LEESTEKST:
╭──

II Update openstaande toezegging

Naast over de hiervoor genoemde afgedane motie wil ik uw Kamer graag informeren over de stand van zaken van nog openstaande toezeggingen.

Regeling voor ANBI’s en SBBI’s

De vaste commissie voor Financiën van uw Kamer heeft met betrekking tot de toezegging over de evaluatie van de regeling van ANBI’s en SBBI’s3 besloten deze aan te houden tot het verschijnen van de kabinetsreactie op de evaluaties van de giftenaftrek en de praktijk rondom ANBI’s en SBBI’s.4 Het streven is deze kabinetsreactie in april aanstaande aan zowel uw Kamer als de Tweede Kamer te sturen.

╰──

Geef de leestekst over de openstaande toezeggingen hierboven in zijn geheel en woord voor woord weer.

VERSTREKTE GEGEVENS:

╭──

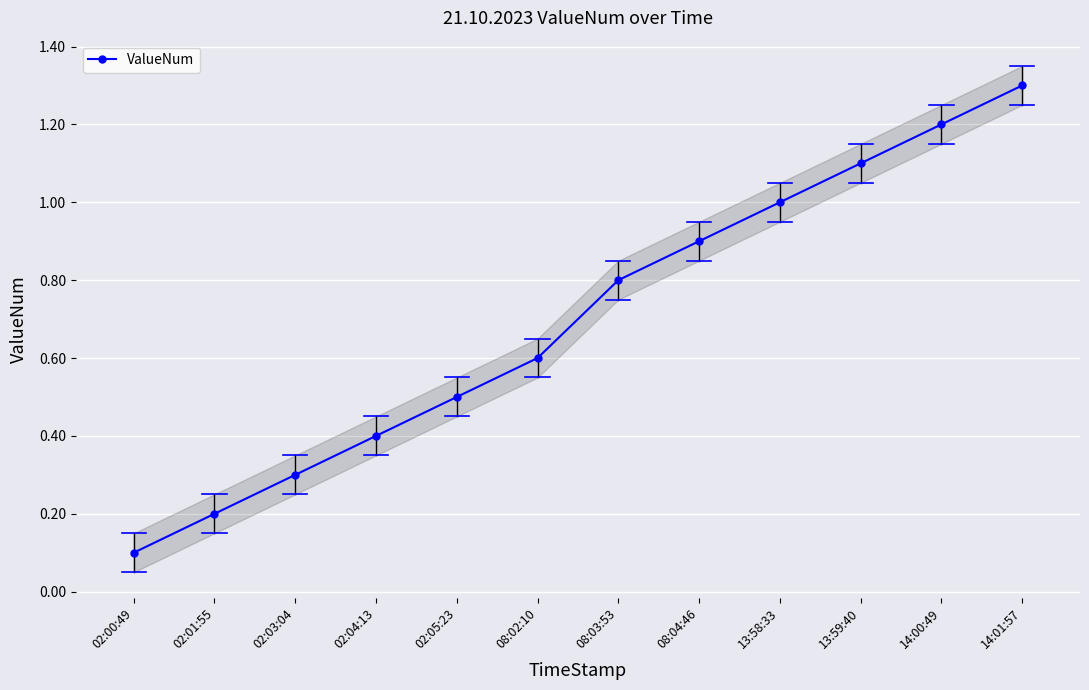

Rank the categories by value from highest to lowest.

14:01:57, 14:00:49, 13:59:40, 13:58:33, 08:04:46, 08:03:53, 08:02:10, 02:05:23, 02:04:13, 02:03:04, 02:01:55, 02:00:49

╰──

UITGEVOERDE OPDRACHT:
II Update openstaande toezegging

Naast over de hiervoor genoemde afgedane motie wil ik uw Kamer graag informeren over de stand van zaken van nog openstaande toezeggingen.

Regeling voor ANBI’s en SBBI’s

De vaste commissie voor Financiën van uw Kamer heeft met betrekking tot de toezegging over de evaluatie van de regeling van ANBI’s en SBBI’s3 besloten deze aan te houden tot het verschijnen van de kabinetsreactie op de evaluaties van de giftenaftrek en de praktijk rondom ANBI’s en SBBI’s.4 Het streven is deze kabinetsreactie in april aanstaande aan zowel uw Kamer als de Tweede Kamer te sturen.